- [Problem to work on] Only the lines that hold "getUsername" should be in the answer, each copied from the data below.

[[ Data provided open ]]

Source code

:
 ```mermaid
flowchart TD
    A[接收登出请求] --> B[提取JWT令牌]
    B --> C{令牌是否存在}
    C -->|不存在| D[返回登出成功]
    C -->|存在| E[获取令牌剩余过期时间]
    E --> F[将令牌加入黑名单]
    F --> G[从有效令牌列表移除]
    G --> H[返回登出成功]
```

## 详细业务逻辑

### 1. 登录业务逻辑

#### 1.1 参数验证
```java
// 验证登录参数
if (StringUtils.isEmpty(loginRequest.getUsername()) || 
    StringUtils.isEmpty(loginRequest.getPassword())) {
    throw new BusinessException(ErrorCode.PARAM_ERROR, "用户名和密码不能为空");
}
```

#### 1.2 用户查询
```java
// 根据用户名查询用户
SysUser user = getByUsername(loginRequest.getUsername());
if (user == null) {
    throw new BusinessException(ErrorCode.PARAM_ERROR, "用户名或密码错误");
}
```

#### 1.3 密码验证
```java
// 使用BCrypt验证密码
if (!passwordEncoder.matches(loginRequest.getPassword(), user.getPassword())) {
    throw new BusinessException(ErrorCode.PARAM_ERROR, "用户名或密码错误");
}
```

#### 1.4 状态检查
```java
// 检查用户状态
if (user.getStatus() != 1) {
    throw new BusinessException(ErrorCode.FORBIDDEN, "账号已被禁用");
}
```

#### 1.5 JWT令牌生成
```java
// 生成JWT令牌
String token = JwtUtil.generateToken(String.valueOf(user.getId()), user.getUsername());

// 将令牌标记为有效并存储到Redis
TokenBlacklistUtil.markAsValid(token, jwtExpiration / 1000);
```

[[ Data provided closed ]]
[[ Data provided open ]]

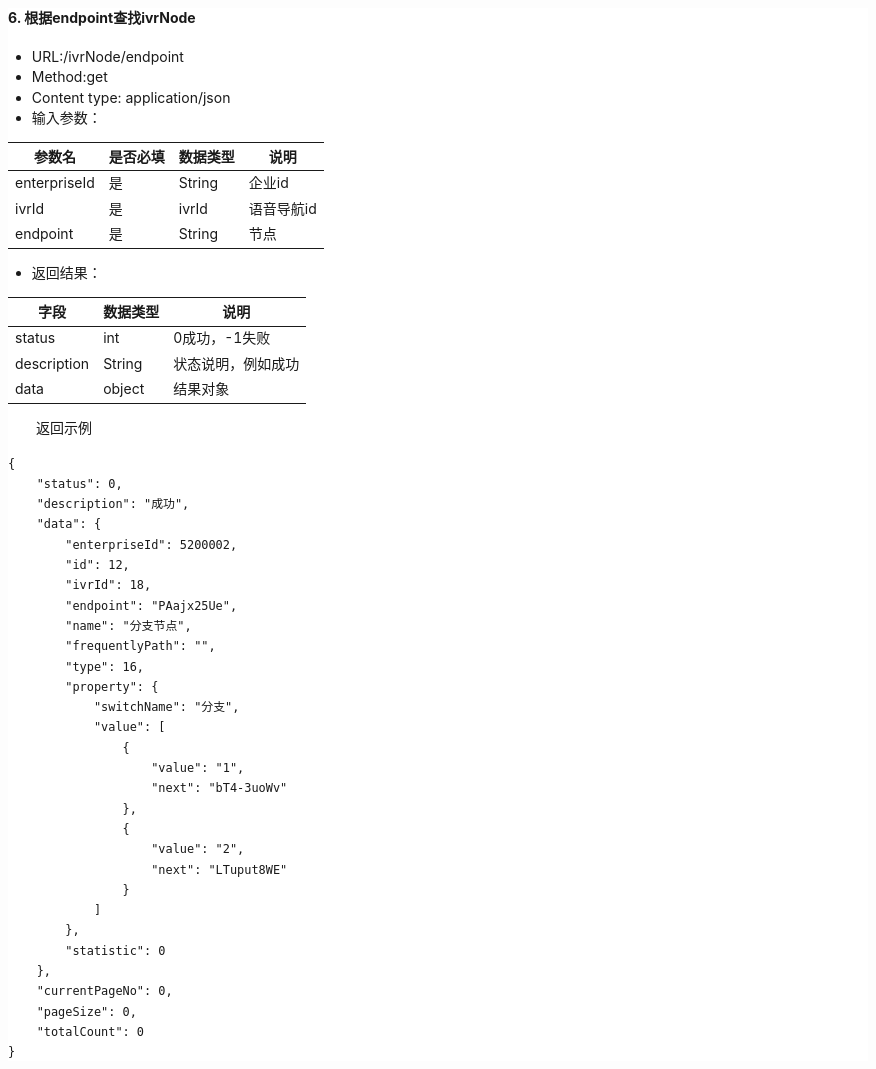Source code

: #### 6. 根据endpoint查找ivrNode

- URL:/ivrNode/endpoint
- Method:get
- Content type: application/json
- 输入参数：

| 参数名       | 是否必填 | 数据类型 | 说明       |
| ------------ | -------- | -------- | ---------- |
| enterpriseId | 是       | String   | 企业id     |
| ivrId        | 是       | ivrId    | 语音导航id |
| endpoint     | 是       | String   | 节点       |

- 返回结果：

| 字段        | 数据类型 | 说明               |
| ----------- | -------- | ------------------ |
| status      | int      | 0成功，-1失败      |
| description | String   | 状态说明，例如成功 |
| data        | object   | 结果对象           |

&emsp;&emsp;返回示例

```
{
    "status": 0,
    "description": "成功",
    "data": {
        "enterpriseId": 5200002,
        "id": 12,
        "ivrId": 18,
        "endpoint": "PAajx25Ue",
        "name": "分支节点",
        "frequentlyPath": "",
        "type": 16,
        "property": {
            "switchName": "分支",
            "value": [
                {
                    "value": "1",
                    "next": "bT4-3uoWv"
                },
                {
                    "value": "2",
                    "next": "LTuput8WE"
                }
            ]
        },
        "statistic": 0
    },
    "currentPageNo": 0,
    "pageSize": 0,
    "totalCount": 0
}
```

[[ Data provided closed ]]

- [Your solution]
if (StringUtils.isEmpty(loginRequest.getUsername()) || 
SysUser user = getByUsername(loginRequest.getUsername());
String token = JwtUtil.generateToken(String.valueOf(user.getId()), user.getUsername());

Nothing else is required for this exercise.